As a young stay-at-home Mom, I used to volunteer for things thinking – this will only take an hour. In truth, with the driving, planning, preparing and getting out the door, the hour turned into four or five. When I returned home, I was tired and cranky. I had used all my reserves for someone else. What was essential? What was my priority? My family. My little children who had no idea why I was not happy or why church stuff made me unhappy.
It was a disservice to God, first of all for me to say yes when my insides were saying no (quietly) and I reasoned it away. It was, and still can be a disservice to my family because my witness to them became – God, church, and all of that just makes people cranky. My attitude was not one of gratitude.
My kiddos are grown now. This doesn’t mean I suddenly have unlimited energy and time. I still must choose what is essential. I also have the added limitation of several immune system disorders. With that in mind, I must choose ONLY what is essential for me, not what others say is essential. I have tried that route.
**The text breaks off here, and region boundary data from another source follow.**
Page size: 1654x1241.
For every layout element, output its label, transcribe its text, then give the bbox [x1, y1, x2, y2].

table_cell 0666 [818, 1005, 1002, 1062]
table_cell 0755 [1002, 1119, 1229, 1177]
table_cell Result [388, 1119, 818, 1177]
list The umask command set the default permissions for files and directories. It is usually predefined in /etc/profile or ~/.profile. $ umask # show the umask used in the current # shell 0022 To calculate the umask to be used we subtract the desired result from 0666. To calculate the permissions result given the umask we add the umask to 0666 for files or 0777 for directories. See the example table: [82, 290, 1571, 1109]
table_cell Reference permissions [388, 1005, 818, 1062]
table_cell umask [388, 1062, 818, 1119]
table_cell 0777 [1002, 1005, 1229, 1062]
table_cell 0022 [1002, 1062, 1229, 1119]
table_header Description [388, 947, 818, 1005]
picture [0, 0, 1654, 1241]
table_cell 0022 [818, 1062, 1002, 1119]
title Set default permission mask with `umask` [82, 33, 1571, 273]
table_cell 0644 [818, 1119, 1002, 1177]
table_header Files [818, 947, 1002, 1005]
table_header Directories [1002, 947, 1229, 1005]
It only ends up affecting my body and no one else’s.
Once my energy envelope is empty, my mind, mood and attitude suffer and I have no one to blame except myself.
The way of the Essentialist means living by design, not by default. Instead of making choices reactively, the Essentialist deliberately distinguishes the vital few from the trivial many, eliminates the non-essentials, and then removes the obstacles so the essential things have clear, smooth passage. — Greg Mckeown
Many of the aspects of our mood and attitude we have control over. We can say “no” when we mean it. We can strip our calendars of things that we know are not our “best yes”.
We don’t have to do everything. We should never take on responsibility in order not to hurt someone’s feelings. They can take care of their own feelings. If whatever it is isn’t your primary responsibility is, let it go.